→ Problem requirements
Recast every line of the listing below as a numbered list, skipping blank lines and leaving the picture out.

→ Task inputs
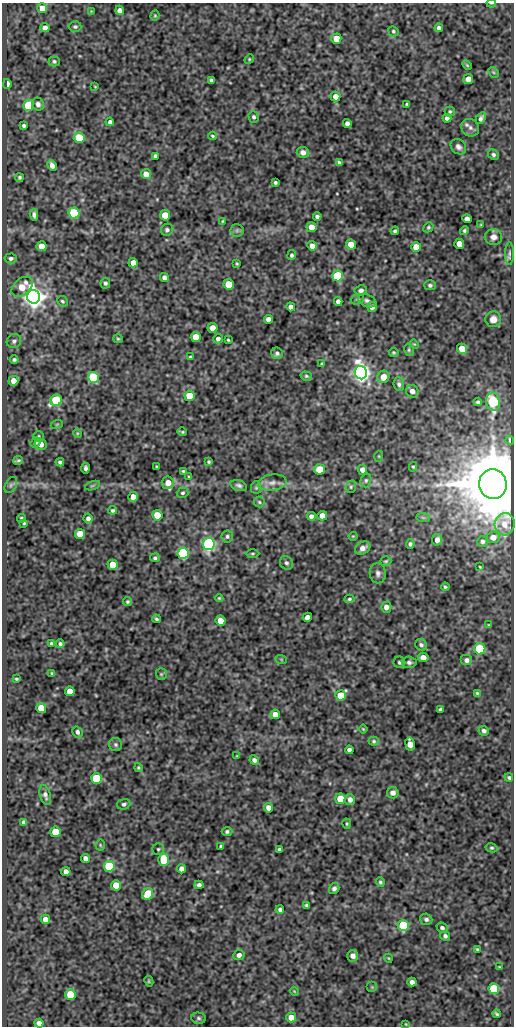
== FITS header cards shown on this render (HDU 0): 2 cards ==
NAXIS1  =                  512
NAXIS2  =                 1024

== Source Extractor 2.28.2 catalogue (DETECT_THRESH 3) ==
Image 512 x 1024 px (HDU 0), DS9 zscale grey, 1 PNG px = 1 image px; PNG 516 x 1028 px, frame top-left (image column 1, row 1024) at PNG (2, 3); each listed source drawn as its Kron ellipse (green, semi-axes under 4 px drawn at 4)
Background 71.6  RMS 0.49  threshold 1.46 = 3 sigma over >= 5 px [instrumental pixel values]
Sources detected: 249; all 249 listed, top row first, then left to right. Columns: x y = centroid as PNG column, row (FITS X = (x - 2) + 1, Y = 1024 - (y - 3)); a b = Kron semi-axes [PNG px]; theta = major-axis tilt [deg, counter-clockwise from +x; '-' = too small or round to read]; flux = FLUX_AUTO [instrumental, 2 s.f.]
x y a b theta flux
491 3 5 2 - 28
42 8 5 5 - 440
120 10 4 4 - 150
91 11 3 3 - 22
155 16 5 4 - 38
75 27 6 5 - 64
45 28 4 4 - 170
439 28 4 4 - 120
393 31 5 5 - 57
336 39 5 5 - 630
249 59 5 4 - 38
54 61 5 5 - 71
467 65 6 3 -45 35
493 72 6 4 -45 49
468 79 5 5 - 220
211 80 4 4 - 65
7 84 5 3 - 260
95 87 3 2 - 23
336 96 5 5 - 290
38 104 6 6 - 110
407 104 4 3 - 57
28 105 5 5 - 2300
450 112 5 5 - 47
253 117 6 5 - 74
447 118 4 4 - 120
481 118 6 4 58 94
110 122 4 4 - 93
347 123 4 4 - 120
24 125 4 3 - 63
470 128 9 8 - 150
213 136 4 3 - 39
79 138 5 5 - 2200
458 147 8 7 - 130
303 152 6 5 - 170
493 155 5 5 - 69
155 156 4 4 - 86
339 162 4 3 - 59
52 165 6 4 -66 190
146 174 5 5 - 310
19 178 4 4 - 64
275 182 3 3 - 58
74 213 5 5 - 3800
34 215 6 4 -83 100
165 215 5 5 - 900
317 217 4 4 - 79
467 219 4 4 - 200
222 221 3 3 - 31
481 225 4 3 - 30
311 227 5 5 - 380
428 227 5 4 - 49
167 230 6 5 - 84
237 230 6 6 - 70
395 231 4 4 - 60
464 231 4 4 - 52
493 237 8 8 - 170
459 244 5 5 - 370
351 245 5 5 - 400
42 246 5 5 - 540
312 246 5 4 - 230
416 247 5 5 - 560
509 253 11 4 89 84
291 255 5 4 - 64
11 258 6 5 - 81
133 263 5 4 - 280
237 263 3 2 - 34
338 276 5 5 - 3200
164 278 5 4 - 150
105 283 5 5 - 72
229 284 5 5 - 770
430 285 6 5 - 69
22 287 12 8 42 670
361 290 6 5 - 100
34 297 7 6 - 33000
357 299 7 5 19 58
62 301 6 5 - 55
338 301 4 4 - 140
367 301 9 6 -22 100
291 307 4 4 - 140
372 307 5 4 - 150
268 319 4 4 - 180
493 319 8 8 - 300
212 328 5 5 - 290
196 337 5 5 - 630
118 339 5 4 - 41
218 339 5 4 - 100
228 340 3 3 - 36
14 341 7 7 - 96
414 344 5 3 - 30
462 349 5 5 - 460
409 350 6 5 - 53
394 352 5 4 - 46
277 353 6 5 - 87
190 357 3 3 - 39
14 359 4 4 - 66
322 364 4 3 - 55
361 373 7 6 - 23000
306 376 6 4 -16 50
93 377 5 5 - 3600
383 377 6 6 - 410
13 381 5 5 - 260
399 384 7 5 -85 91
412 391 6 6 - 230
190 396 5 5 - 1100
56 400 6 5 - 3300
478 402 4 3 - 57
493 402 9 6 -80 1300
57 424 6 4 19 37
182 432 5 2 - 42
77 433 4 3 - 31
38 436 5 5 - 61
510 440 4 2 - 49
36 442 5 4 - 61
41 444 6 5 - 280
379 456 5 3 - 27
18 460 5 2 - 46
60 462 4 4 - 71
209 462 4 4 - 46
157 467 3 2 - 29
413 467 5 4 - 42
86 468 5 3 - 92
320 469 5 5 - 1000
362 470 5 4 - 180
183 471 3 3 - 42
189 477 3 3 - 34
366 480 7 5 75 70
168 483 6 6 - 340
272 483 14 8 7 220
493 484 15 14 - 270000
11 485 8 5 61 72
239 485 8 5 -17 89
92 486 8 3 19 43
351 487 6 5 - 55
256 488 6 5 - 54
183 493 6 5 - 58
133 497 5 4 - 270
259 502 5 5 - 51
113 510 4 4 - 56
157 515 5 5 - 890
311 516 4 4 - 140
322 516 5 4 - 240
21 518 4 4 - 57
88 518 5 4 - 110
423 518 7 4 -1 57
24 523 3 3 - 37
505 524 11 10 - 310
80 534 5 5 - 770
227 536 6 5 - 75
353 536 4 4 - 33
493 537 6 6 - 200
437 540 6 5 - 170
482 541 5 5 - 74
209 544 6 5 - 9100
410 544 4 4 - 63
363 548 8 5 31 190
183 553 5 5 - 5700
252 553 7 3 1 42
155 558 5 4 - 66
386 561 5 5 - 49
286 563 7 6 - 84
113 565 5 5 - 920
480 567 3 2 - 24
378 573 10 8 -85 130
445 587 4 3 - 50
219 598 4 4 - 35
349 599 5 4 - 55
127 602 4 4 - 52
386 607 5 5 - 170
307 617 5 4 - 220
156 619 4 3 - 54
220 621 5 5 - 370
489 625 4 3 - 32
51 644 4 3 - 69
60 644 4 4 - 69
421 645 6 5 - 93
480 649 5 5 - 3000
423 657 5 4 - 230
281 659 6 3 -19 31
467 660 6 5 - 130
399 662 6 6 - 78
409 662 7 5 -4 91
52 673 3 3 - 37
161 674 6 5 - 50
16 679 3 3 - 40
70 691 5 5 - 530
477 693 4 3 - 45
340 695 5 5 - 830
41 708 5 5 - 760
440 709 4 4 - 76
275 714 5 4 - 300
363 729 4 3 - 32
484 731 5 5 - 95
77 732 6 5 - 100
374 741 5 4 - 51
116 744 7 6 - 80
410 744 6 5 - 350
349 750 4 4 - 100
237 756 3 3 - 29
254 760 5 4 - 100
138 768 4 4 - 44
96 778 5 5 - 2700
509 778 4 4 - 52
393 793 6 5 - 150
45 795 10 5 -75 130
340 799 5 5 - 810
350 799 5 5 - 170
124 804 6 5 - 79
268 808 5 4 - 210
24 822 4 4 - 78
347 824 5 3 - 43
55 832 5 5 - 970
227 832 5 4 - 64
100 845 5 5 - 41
221 846 4 3 - 47
492 848 6 4 -12 52
158 849 6 5 - 52
279 849 4 3 - 64
85 858 4 4 - 190
163 860 6 5 - 1100
109 866 5 5 - 2500
181 869 4 4 - 180
66 872 4 4 - 210
380 882 5 4 - 56
116 885 5 5 - 630
199 885 4 4 - 120
334 889 6 5 - 92
148 894 6 5 - 1600
306 905 4 3 - 69
280 910 4 4 - 83
45 919 4 4 - 260
426 919 6 5 - 89
403 926 5 5 - 2900
442 928 6 5 - 98
445 936 5 4 - 77
477 949 4 3 - 43
239 955 6 5 - 150
353 956 6 5 - 170
388 958 4 3 - 26
499 967 3 3 - 26
149 981 5 4 - 38
412 982 4 4 - 120
372 987 5 5 - 51
494 989 5 5 - 2200
294 991 4 3 - 29
70 994 5 5 - 1300
497 1014 4 3 - 49
291 1017 5 5 - 350
198 1018 7 5 -3 68
39 1023 4 4 - 180
406 1024 4 3 - 26
At the frame edge (FLAGS 8, measured only in part): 2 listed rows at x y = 491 3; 39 1023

→ Problem solution
1. == FITS header cards shown on this render (HDU 0): 2 cards ==
2. NAXIS1  =                  512
3. NAXIS2  =                 1024
4. == Source Extractor 2.28.2 catalogue (DETECT_THRESH 3) ==
5. Image 512 x 1024 px (HDU 0), DS9 zscale grey, 1 PNG px = 1 image px; PNG 516 x 1028 px, frame top-left (image column 1, row 1024) at PNG (2, 3); each listed source drawn as its Kron ellipse (green, semi-axes under 4 px drawn at 4)
6. Background 71.6  RMS 0.49  threshold 1.46 = 3 sigma over >= 5 px [instrumental pixel values]
7. Sources detected: 249; all 249 listed, top row first, then left to right. Columns: x y = centroid as PNG column, row (FITS X = (x - 2) + 1, Y = 1024 - (y - 3)); a b = Kron semi-axes [PNG px]; theta = major-axis tilt [deg, counter-clockwise from +x; '-' = too small or round to read]; flux = FLUX_AUTO [instrumental, 2 s.f.]
8. x y a b theta flux
9. 491 3 5 2 - 28
10. 42 8 5 5 - 440
11. 120 10 4 4 - 150
12. 91 11 3 3 - 22
13. 155 16 5 4 - 38
14. 75 27 6 5 - 64
15. 45 28 4 4 - 170
16. 439 28 4 4 - 120
17. 393 31 5 5 - 57
18. 336 39 5 5 - 630
19. 249 59 5 4 - 38
20. 54 61 5 5 - 71
21. 467 65 6 3 -45 35
22. 493 72 6 4 -45 49
23. 468 79 5 5 - 220
24. 211 80 4 4 - 65
25. 7 84 5 3 - 260
26. 95 87 3 2 - 23
27. 336 96 5 5 - 290
28. 38 104 6 6 - 110
29. 407 104 4 3 - 57
30. 28 105 5 5 - 2300
31. 450 112 5 5 - 47
32. 253 117 6 5 - 74
33. 447 118 4 4 - 120
34. 481 118 6 4 58 94
35. 110 122 4 4 - 93
36. 347 123 4 4 - 120
37. 24 125 4 3 - 63
38. 470 128 9 8 - 150
39. 213 136 4 3 - 39
40. 79 138 5 5 - 2200
41. 458 147 8 7 - 130
42. 303 152 6 5 - 170
43. 493 155 5 5 - 69
44. 155 156 4 4 - 86
45. 339 162 4 3 - 59
46. 52 165 6 4 -66 190
47. 146 174 5 5 - 310
48. 19 178 4 4 - 64
49. 275 182 3 3 - 58
50. 74 213 5 5 - 3800
51. 34 215 6 4 -83 100
52. 165 215 5 5 - 900
53. 317 217 4 4 - 79
54. 467 219 4 4 - 200
55. 222 221 3 3 - 31
56. 481 225 4 3 - 30
57. 311 227 5 5 - 380
58. 428 227 5 4 - 49
59. 167 230 6 5 - 84
60. 237 230 6 6 - 70
61. 395 231 4 4 - 60
62. 464 231 4 4 - 52
63. 493 237 8 8 - 170
64. 459 244 5 5 - 370
65. 351 245 5 5 - 400
66. 42 246 5 5 - 540
67. 312 246 5 4 - 230
68. 416 247 5 5 - 560
69. 509 253 11 4 89 84
70. 291 255 5 4 - 64
71. 11 258 6 5 - 81
72. 133 263 5 4 - 280
73. 237 263 3 2 - 34
74. 338 276 5 5 - 3200
75. 164 278 5 4 - 150
76. 105 283 5 5 - 72
77. 229 284 5 5 - 770
78. 430 285 6 5 - 69
79. 22 287 12 8 42 670
80. 361 290 6 5 - 100
81. 34 297 7 6 - 33000
82. 357 299 7 5 19 58
83. 62 301 6 5 - 55
84. 338 301 4 4 - 140
85. 367 301 9 6 -22 100
86. 291 307 4 4 - 140
87. 372 307 5 4 - 150
88. 268 319 4 4 - 180
89. 493 319 8 8 - 300
90. 212 328 5 5 - 290
91. 196 337 5 5 - 630
92. 118 339 5 4 - 41
93. 218 339 5 4 - 100
94. 228 340 3 3 - 36
95. 14 341 7 7 - 96
96. 414 344 5 3 - 30
97. 462 349 5 5 - 460
98. 409 350 6 5 - 53
99. 394 352 5 4 - 46
100. 277 353 6 5 - 87
101. 190 357 3 3 - 39
102. 14 359 4 4 - 66
103. 322 364 4 3 - 55
104. 361 373 7 6 - 23000
105. 306 376 6 4 -16 50
106. 93 377 5 5 - 3600
107. 383 377 6 6 - 410
108. 13 381 5 5 - 260
109. 399 384 7 5 -85 91
110. 412 391 6 6 - 230
111. 190 396 5 5 - 1100
112. 56 400 6 5 - 3300
113. 478 402 4 3 - 57
114. 493 402 9 6 -80 1300
115. 57 424 6 4 19 37
116. 182 432 5 2 - 42
117. 77 433 4 3 - 31
118. 38 436 5 5 - 61
119. 510 440 4 2 - 49
120. 36 442 5 4 - 61
121. 41 444 6 5 - 280
122. 379 456 5 3 - 27
123. 18 460 5 2 - 46
124. 60 462 4 4 - 71
125. 209 462 4 4 - 46
126. 157 467 3 2 - 29
127. 413 467 5 4 - 42
128. 86 468 5 3 - 92
129. 320 469 5 5 - 1000
130. 362 470 5 4 - 180
131. 183 471 3 3 - 42
132. 189 477 3 3 - 34
133. 366 480 7 5 75 70
134. 168 483 6 6 - 340
135. 272 483 14 8 7 220
136. 493 484 15 14 - 270000
137. 11 485 8 5 61 72
138. 239 485 8 5 -17 89
139. 92 486 8 3 19 43
140. 351 487 6 5 - 55
141. 256 488 6 5 - 54
142. 183 493 6 5 - 58
143. 133 497 5 4 - 270
144. 259 502 5 5 - 51
145. 113 510 4 4 - 56
146. 157 515 5 5 - 890
147. 311 516 4 4 - 140
148. 322 516 5 4 - 240
149. 21 518 4 4 - 57
150. 88 518 5 4 - 110
151. 423 518 7 4 -1 57
152. 24 523 3 3 - 37
153. 505 524 11 10 - 310
154. 80 534 5 5 - 770
155. 227 536 6 5 - 75
156. 353 536 4 4 - 33
157. 493 537 6 6 - 200
158. 437 540 6 5 - 170
159. 482 541 5 5 - 74
160. 209 544 6 5 - 9100
161. 410 544 4 4 - 63
162. 363 548 8 5 31 190
163. 183 553 5 5 - 5700
164. 252 553 7 3 1 42
165. 155 558 5 4 - 66
166. 386 561 5 5 - 49
167. 286 563 7 6 - 84
168. 113 565 5 5 - 920
169. 480 567 3 2 - 24
170. 378 573 10 8 -85 130
171. 445 587 4 3 - 50
172. 219 598 4 4 - 35
173. 349 599 5 4 - 55
174. 127 602 4 4 - 52
175. 386 607 5 5 - 170
176. 307 617 5 4 - 220
177. 156 619 4 3 - 54
178. 220 621 5 5 - 370
179. 489 625 4 3 - 32
180. 51 644 4 3 - 69
181. 60 644 4 4 - 69
182. 421 645 6 5 - 93
183. 480 649 5 5 - 3000
184. 423 657 5 4 - 230
185. 281 659 6 3 -19 31
186. 467 660 6 5 - 130
187. 399 662 6 6 - 78
188. 409 662 7 5 -4 91
189. 52 673 3 3 - 37
190. 161 674 6 5 - 50
191. 16 679 3 3 - 40
192. 70 691 5 5 - 530
193. 477 693 4 3 - 45
194. 340 695 5 5 - 830
195. 41 708 5 5 - 760
196. 440 709 4 4 - 76
197. 275 714 5 4 - 300
198. 363 729 4 3 - 32
199. 484 731 5 5 - 95
200. 77 732 6 5 - 100
201. 374 741 5 4 - 51
202. 116 744 7 6 - 80
203. 410 744 6 5 - 350
204. 349 750 4 4 - 100
205. 237 756 3 3 - 29
206. 254 760 5 4 - 100
207. 138 768 4 4 - 44
208. 96 778 5 5 - 2700
209. 509 778 4 4 - 52
210. 393 793 6 5 - 150
211. 45 795 10 5 -75 130
212. 340 799 5 5 - 810
213. 350 799 5 5 - 170
214. 124 804 6 5 - 79
215. 268 808 5 4 - 210
216. 24 822 4 4 - 78
217. 347 824 5 3 - 43
218. 55 832 5 5 - 970
219. 227 832 5 4 - 64
220. 100 845 5 5 - 41
221. 221 846 4 3 - 47
222. 492 848 6 4 -12 52
223. 158 849 6 5 - 52
224. 279 849 4 3 - 64
225. 85 858 4 4 - 190
226. 163 860 6 5 - 1100
227. 109 866 5 5 - 2500
228. 181 869 4 4 - 180
229. 66 872 4 4 - 210
230. 380 882 5 4 - 56
231. 116 885 5 5 - 630
232. 199 885 4 4 - 120
233. 334 889 6 5 - 92
234. 148 894 6 5 - 1600
235. 306 905 4 3 - 69
236. 280 910 4 4 - 83
237. 45 919 4 4 - 260
238. 426 919 6 5 - 89
239. 403 926 5 5 - 2900
240. 442 928 6 5 - 98
241. 445 936 5 4 - 77
242. 477 949 4 3 - 43
243. 239 955 6 5 - 150
244. 353 956 6 5 - 170
245. 388 958 4 3 - 26
246. 499 967 3 3 - 26
247. 149 981 5 4 - 38
248. 412 982 4 4 - 120
249. 372 987 5 5 - 51
250. 494 989 5 5 - 2200
251. 294 991 4 3 - 29
252. 70 994 5 5 - 1300
253. 497 1014 4 3 - 49
254. 291 1017 5 5 - 350
255. 198 1018 7 5 -3 68
256. 39 1023 4 4 - 180
257. 406 1024 4 3 - 26
258. At the frame edge (FLAGS 8, measured only in part): 2 listed rows at x y = 491 3; 39 1023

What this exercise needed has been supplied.